Here is what I have:

import numpy as np
a = np.arange(100)
bins = [5, 4, 3]
split_index = [[20, 39], [40, 59], [60, 80]]
b = []
for count, item in enumerate(bins):
    start = split_index[count][0]
    end = split_index[count][1]
    increment = (end - start) // item
    b_per_band = []
    for i in range(item):
        each_slice = a[start + i * increment : start + (i + 1) * increment]
        b_per_band.append(each_slice.mean())
    b.append(b_per_band)
print(b)

Result:

[[21.0, 24.0, 27.0, 30.0, 33.0], [41.5, 45.5, 49.5, 53.5], [62.5, 68.5, 74.5]]

So I loop through bins, find out how much increment is for each step. Slice it accordingly and append the mean to the result.

But this is really ugly and most importantly has bad performance.

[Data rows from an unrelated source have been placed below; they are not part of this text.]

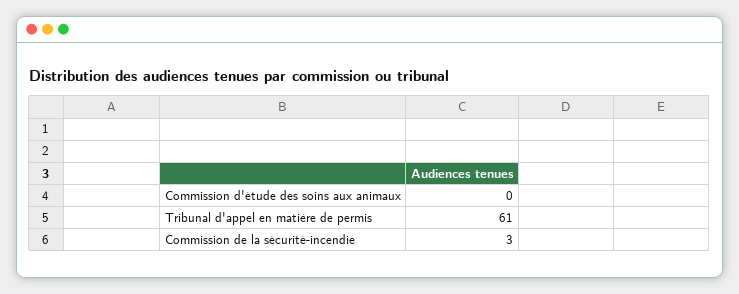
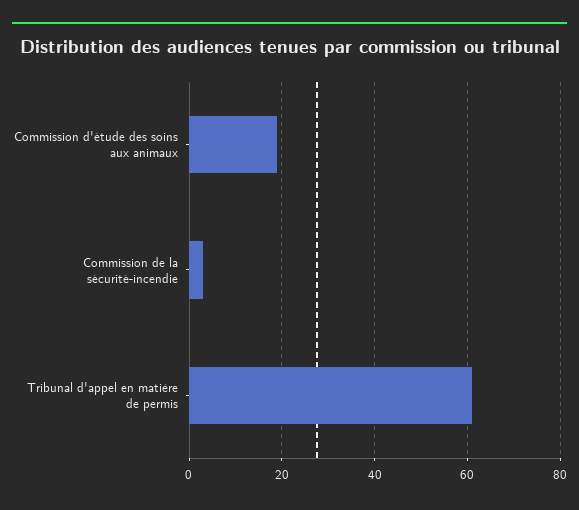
Commission d'étude des soins aux animaux: 0 -> 20

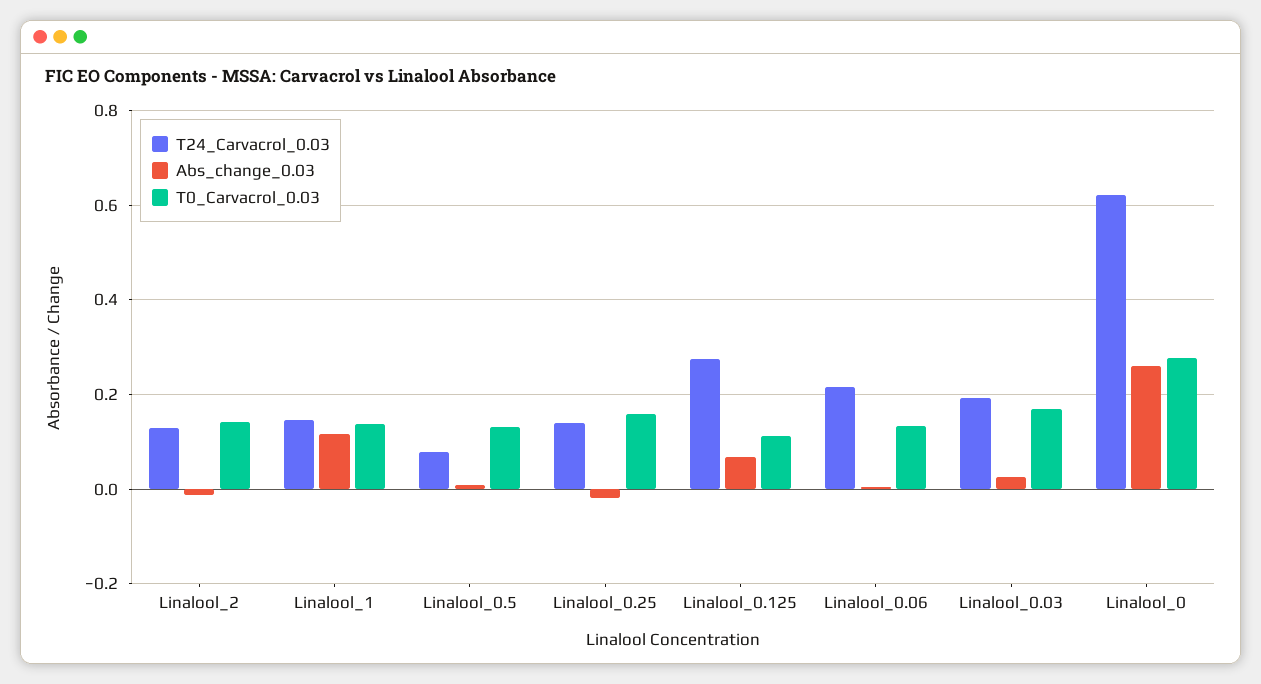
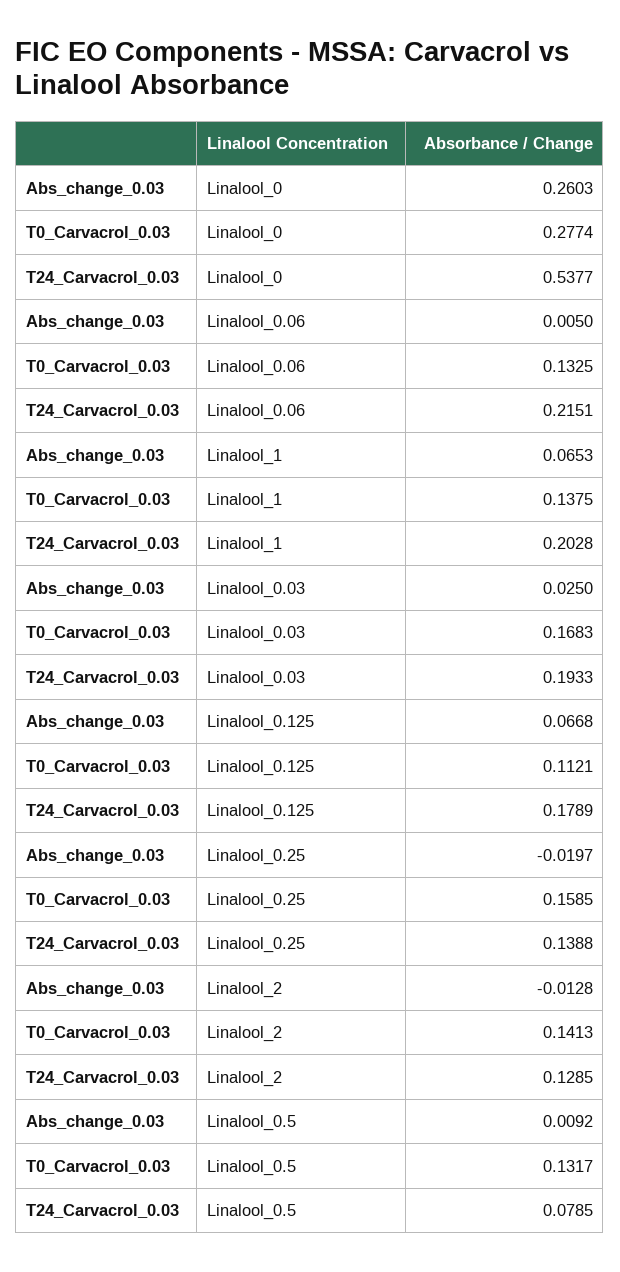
T24_Carvacrol_0.03, Linalool_1: 0.14 -> 0.2028
Abs_change_0.03, Linalool_1: 0.12 -> 0.0653
T24_Carvacrol_0.03, Linalool_0.125: 0.28 -> 0.1789
T24_Carvacrol_0.03, Linalool_0: 0.62 -> 0.5377

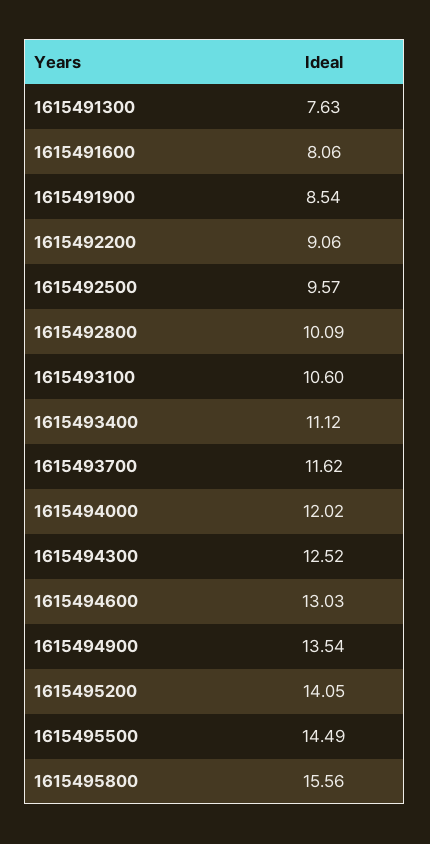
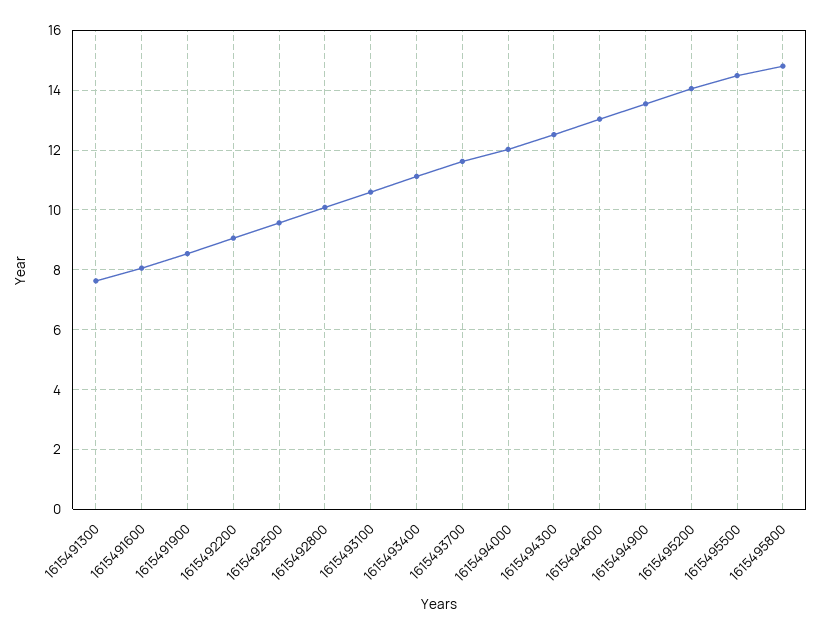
1615495800: 15.56 -> 14.75

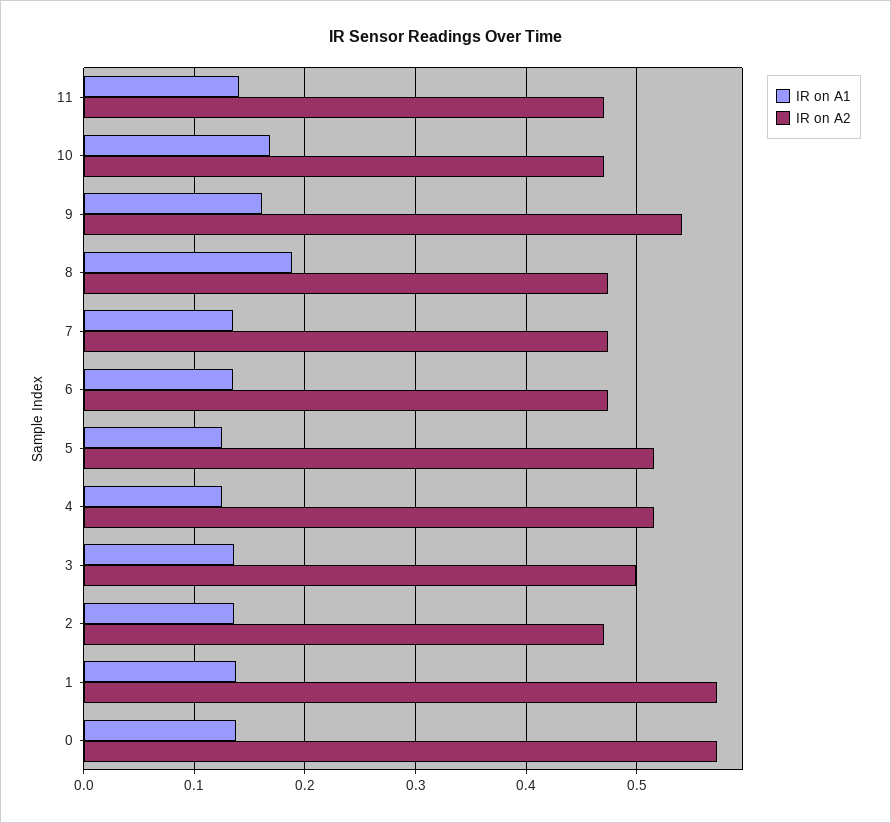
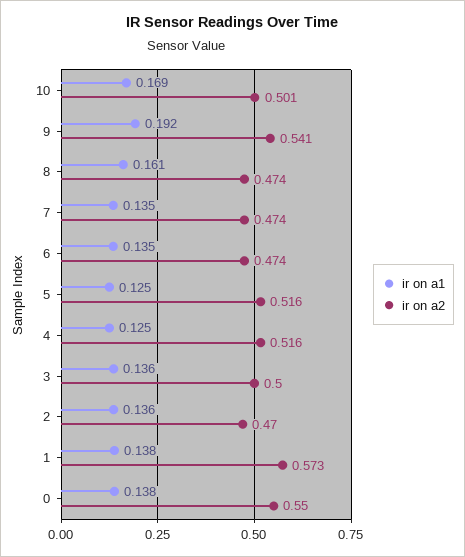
IR on A1, 11: 0.14 -> none
IR on A2, 11: 0.47 -> none
IR on A2, 10: 0.47 -> 0.501
IR on A1, 9: 0.16 -> 0.192
IR on A1, 8: 0.19 -> 0.161
IR on A2, 0: 0.57 -> 0.55

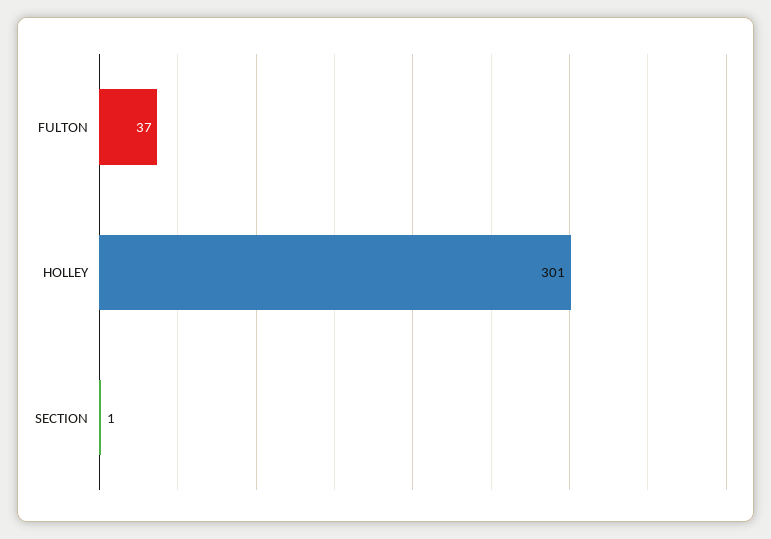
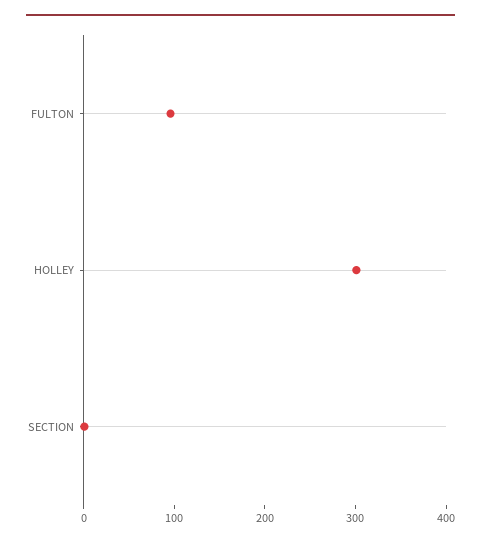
FULTON: 37 -> 100

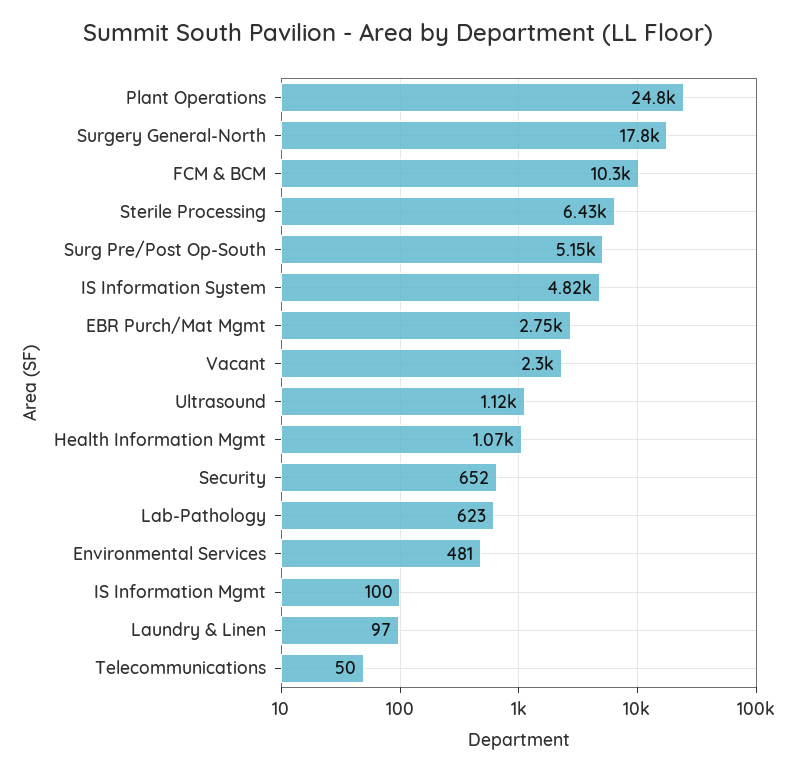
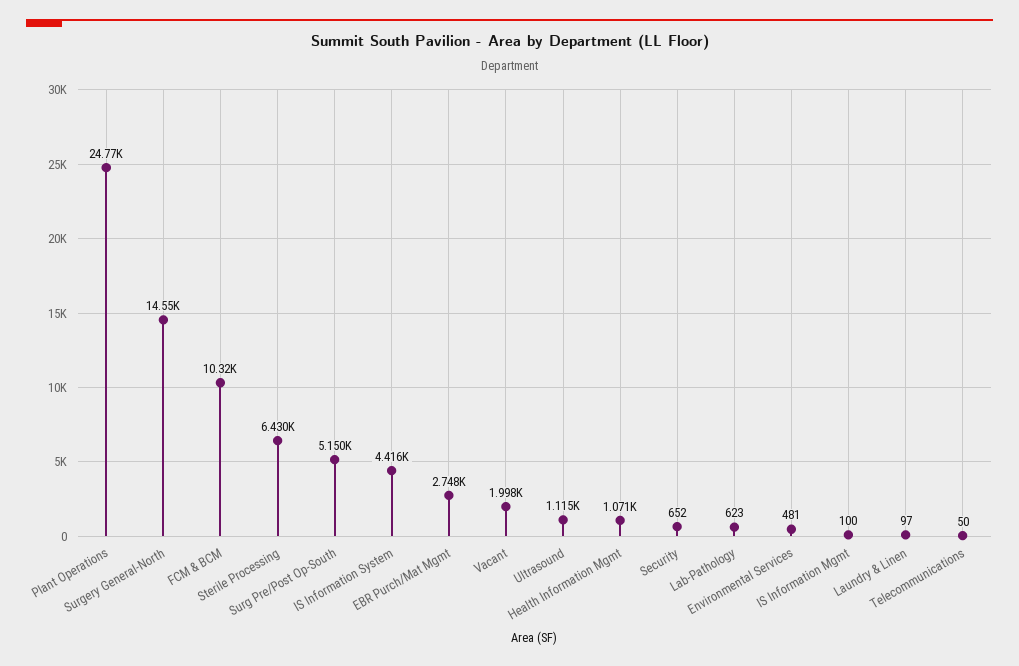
Surgery General-North: 17800 -> 14550
IS Information System: 4820 -> 4416
Vacant: 2300 -> 1998

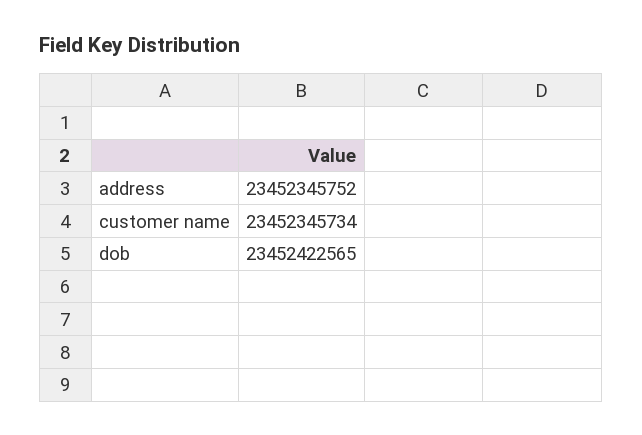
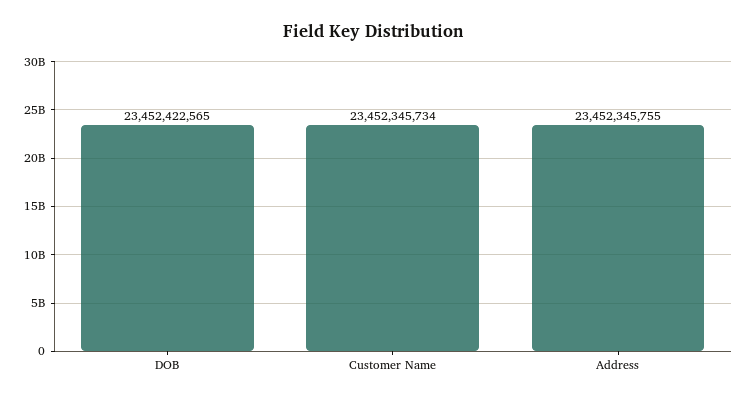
address: 23452345752 -> 23452345755

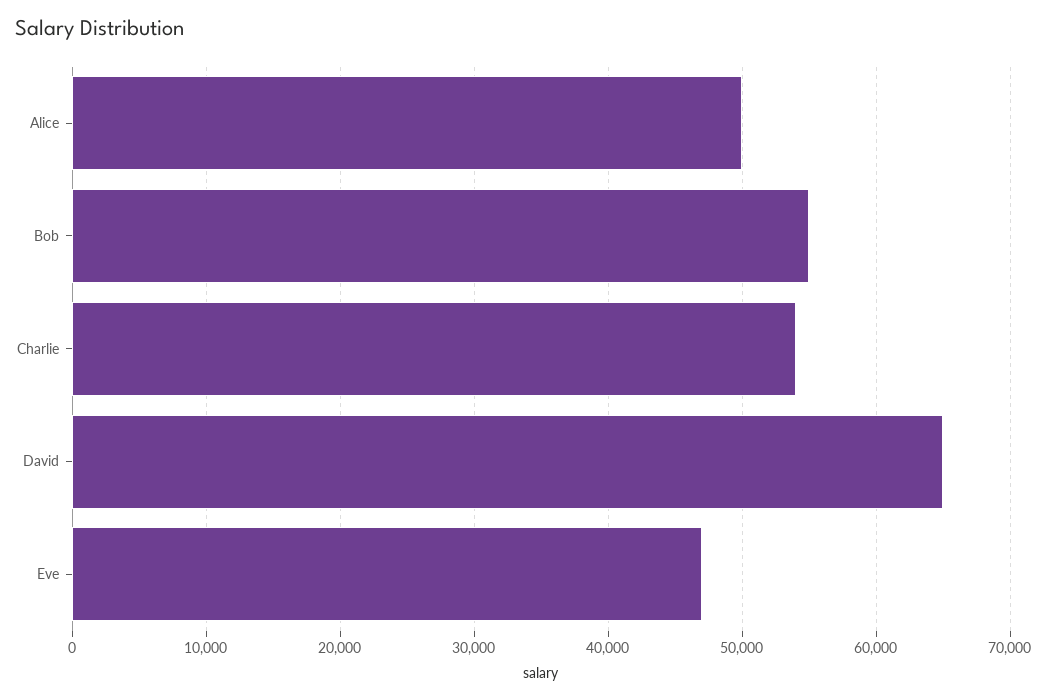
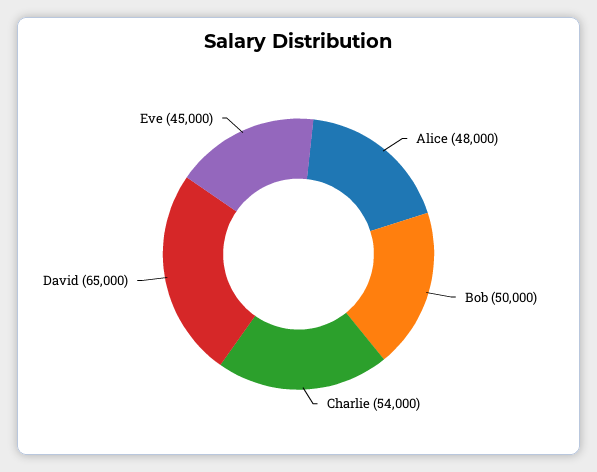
Alice: 50000 -> 48000
Bob: 55000 -> 50000
Eve: 47000 -> 45000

As I am dealing with audio spectrum in my case, I would really like to learn a more efficient way to achieving the same result.

Any suggestion?

Answer 1

Here's an option using np.add.reduceat:

a = np.arange(100)
n_in_bin = [5, 4, 3]
split_index = [[20, 39], [40, 59], [60, 80]]
b = []
for i, sl in enumerate(split_index):
    n_bins = (sl[1]-sl[0])//n_in_bin[i]
    v = a[sl[0]:sl[0]+n_in_bin[i]*(n_bins)]
    sel_bins = np.linspace(0, len(v), n_in_bin[i]+1, True).astype(np.int)
    b.append(np.add.reduceat(v, sel_bins[:-1])/np.diff(sel_bins)))
print(b)
# [array([21., 24., 27., 30., 33.]) array([41.5, 45.5, 49.5, 53.5]) array([62.5, 68.5, 74.5])]

Some notes:

• I changed the name bins to n_in_bin to clarify a bit.
• using the floor division, you discard some data. Don't know if that's really important, just a hint.
• the thing that should make this code faster, at least for large array sizes and 'chunks', is the use of np.add.reduceat. From my experience, this can be more efficient than looping.
• if you have NaNs in your input data, check out this Q&A.

EDIT/REVISION

Since I'm also working on binning stuff at the moment, I tried a couple of things and ran timeit for the three methods shown so far, 'looped' for the one in the question, 'npredat' using np.add.reduceat, npsplit using np.split and got for 100000 iterations an avg time per iteration in [µs]:

a = np.arange(10000)
bins = [5, 4, 3]
split_index = [[20, 3900], [40, 5900], [60, 8000]]
-->
looped: 127.3, npredat: 116.9, npsplit: 135.5

vs.

a = np.arange(100)
bins = [5, 4, 3]
split_index = [[20, 39], [40, 59], [60, 80]]
-->
looped: 95.2, npredat: 103.5, npsplit: 100.5

However, results were slightly inconsistent for multiple runs of the 100k iterations and might differ for other machines than the one I tried this on. So my conclusion would be so far, that differences are marginal. All 3 options fall within the 1µs < domain > 1ms.

Answer 2

What you're doing looks very weird to me, including the setup, which could probably use a different approach, making the problem much simpler.

However, using the same approach, you could try this:

b = []

for count, item in enumerate(bins):
    start = split_index[count][0]
    end = split_index[count][1]
    increment = (end - start) // item

    b_per_band = np.mean(np.split(a[start:start + item * increment], item),axis=1)

    b.append(b_per_band)